Hublot Big Bang: Combines A Star Cricketer’s Design With Conservation Cool

Bless the watch down in Africa.

Hublot Big Bang: Combines A Star Cricketer’s Design With Conservation Cool

The stylish sportsmen gracing billboards and glossy magazines with their dapper looks tend to come from a handful of select games. It’s tennis; it’s golf; it’s motorsport or football.
It’s not, to borrow a phrase, cricket. Those white outfits and baggy greens don’t lend themselves to cool. So it’s perhaps surprising that Hublot’s best-looking Big Bang yet was designed by a former star cricketer.
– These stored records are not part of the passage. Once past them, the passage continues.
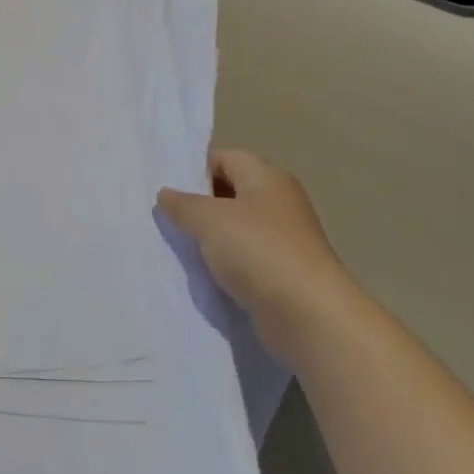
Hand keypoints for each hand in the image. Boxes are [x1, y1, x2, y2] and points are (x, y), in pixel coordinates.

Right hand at [159, 151, 354, 360]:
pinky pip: (244, 257)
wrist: (307, 315)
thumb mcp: (208, 219)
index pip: (225, 158)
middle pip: (230, 192)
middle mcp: (278, 202)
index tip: (167, 191)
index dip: (195, 170)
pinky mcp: (281, 271)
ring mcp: (283, 238)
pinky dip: (224, 263)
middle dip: (198, 204)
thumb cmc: (258, 251)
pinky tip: (203, 274)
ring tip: (178, 247)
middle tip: (166, 219)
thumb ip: (182, 203)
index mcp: (267, 177)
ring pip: (235, 228)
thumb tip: (166, 194)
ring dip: (209, 237)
Kevin Pietersen MBE was a batsman on the English Cricket Team between 2005 and 2014. He still holds the record for being the fastest player to cross 2,000 runs in one-day cricket. The Guardian even called him ‘Britain’s greatest batsman’ back in 2012, although his partnership with Hublot actually came about not because of his swashbuckling work on the field but for his conservation efforts.

Last year Kevin founded SORAI – Save Our Rhino Africa India – which supports the various organisations, like rangers, nutritionists and ecologists who everyday work towards saving and caring for rhinos across Africa and Asia. The global initiative is designed to raise public awareness and funds to build up the resources and equipment needed for these rhino conservation activities.
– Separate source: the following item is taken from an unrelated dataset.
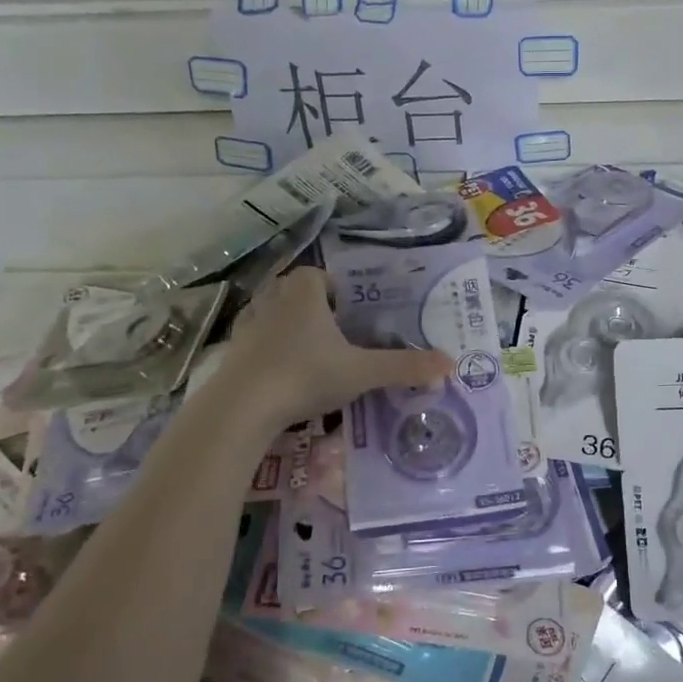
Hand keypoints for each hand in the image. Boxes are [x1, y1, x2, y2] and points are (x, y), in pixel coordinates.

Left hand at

This is where Hublot and its new Big Bang come in. Hublot partnered with Pietersen and SORAI to create the Big Bang Unico Sorai from which a proportion of the money from sales will be directly paid to Care for Wild to help look after orphaned baby rhinos. Part of the money will also go towards the South African National Parks agency to reinforce their nocturnal surveillance capabilities. But more about the watch and why we think it’s the best Big Bang yet.

The 45-mm micro-blasted beige ceramic dial mimics the colours of the African bush with contrasting black pushers and hardware. The skeleton dial is finished in matt beige and features a white rhino at the 9 o’clock position. The movement that powers the piece is Hublot’s self-winding HUB1242 which gives 72 hours of power reserve.

The watch comes with two NATO straps, one in a camouflage style while the other is made of rubber. The camo strap is made with selective technology that produces motifs that are perfectly drawn with an accuracy of a tenth of a millimeter — a first in the watchmaking world, according to Hublot.

Only 100 limited editions of the watch will be created and will set you back US$25,000 (AUD$31,100). Not only is a great looking watch, but one that will go towards saving the rhino, which is at risk of extinction by 2025.